Je ne voudrais dire que de l’absurde, raconter du cocasse, parce que le reste est une insulte aux autres.
La politesse du désespoir, direz-vous.
Et ?
Pourquoi pas ?
Est ce que c’est vraiment possible de s’inquiéter de la marque de la poussette alors que la chair de notre chair ne connaîtra pas l’ours blanc ?
Vous venez de lire une phrase tellement politiquement correcte qu’elle en donne la nausée. Soit. Relisez-là. Encore.
Et encore.
Est ce que c’est vraiment humain de s’inquiéter de la marque de la poussette alors que la chair de notre chair ….
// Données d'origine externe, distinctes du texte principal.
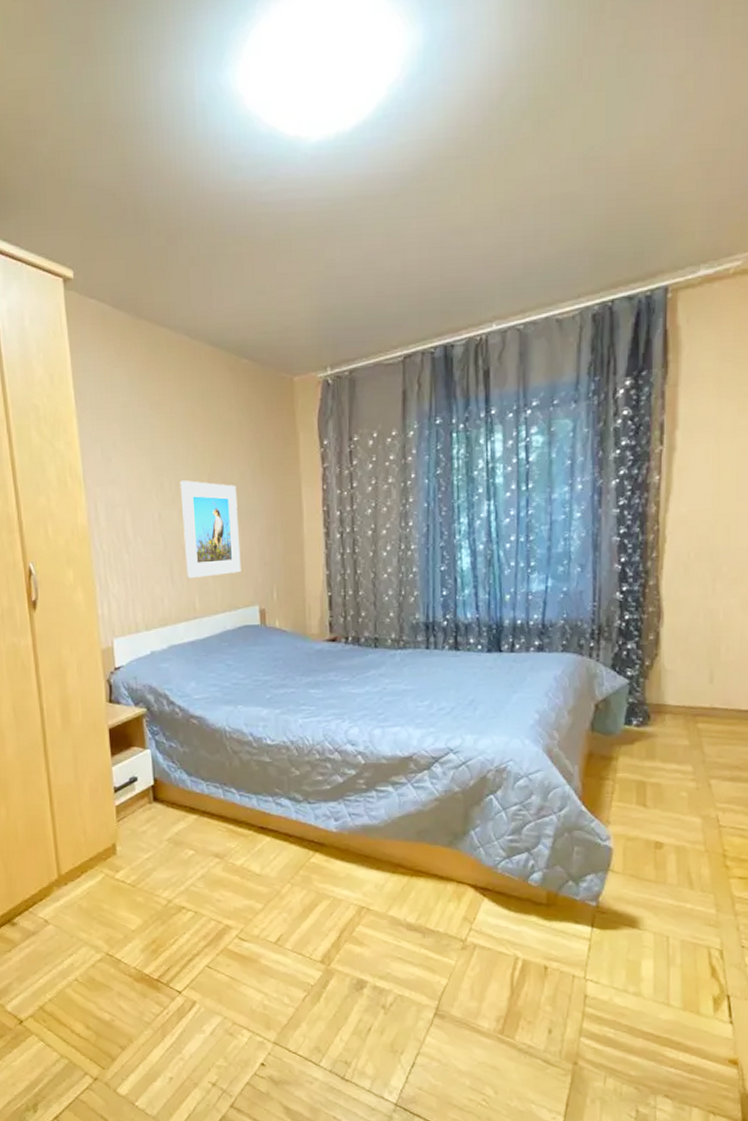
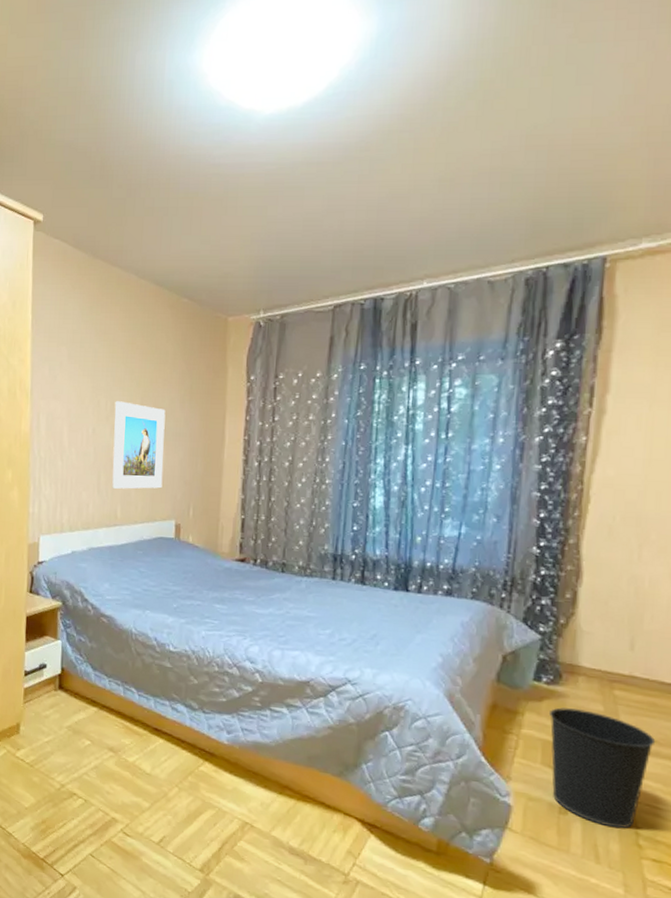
wastebasket: none [641,746,737,854] -> present [550,707,656,829]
Ne vous méprenez pas, c’est bien moi que je conchie le plus violemment dans toute cette mascarade, parce que si vous vous en battez l’œil, alors battez-vous en l’œil, mais moi qui prétends être alarmée, je suis quand même là, à vous écouter parler de couches et de nouvelles baskets et je me trahis. De temps en temps, j’oublie, même. Et j’ai déjà dû aller jusqu’à donner mon opinion sur la couleur de la layette. La vraie moi devrait vous lancer son verre à la gueule et crier au scandale, la vraie moi devrait vous faire assez confiance pour comprendre ça, mais la vraie moi a baissé les bras et ne vous considère que comme des marionnettes ventriloques, à qui elle ne peut pas dire ce genre de conneries, parce que la vraie moi croit que vous seriez cynique, grossiers, obscènes.
Et elle a raison.
Je continue de vous aimer. Très fort. Mais, le lundi, vous êtes le miroir grossissant de tous les défauts que je ne veux pas avoir. Vous êtes mes rides de résignation. Vous êtes mes cernes d’aveuglement. Je vous aime très fort, en vrai. C’est moi que je déteste.



-maispastrop-

1 commentaire:

Marshall Taviani a dit…

Wahou ! Putain dure la reprise de la semaine quand même. La fin est tellement triste, cinglante. Comment peux-tu te détester en écrivant des trucs pareils ?

C'est trop beau, c'est attendrissant, touchant, bourgeois tout plein, mignon !

Moi ma mère elle dit souvent "hauts les coeurs". Quand t'es tout retourné tu peux pas savoir où est le haut mais il doit bien être "quelque part" lui aussi.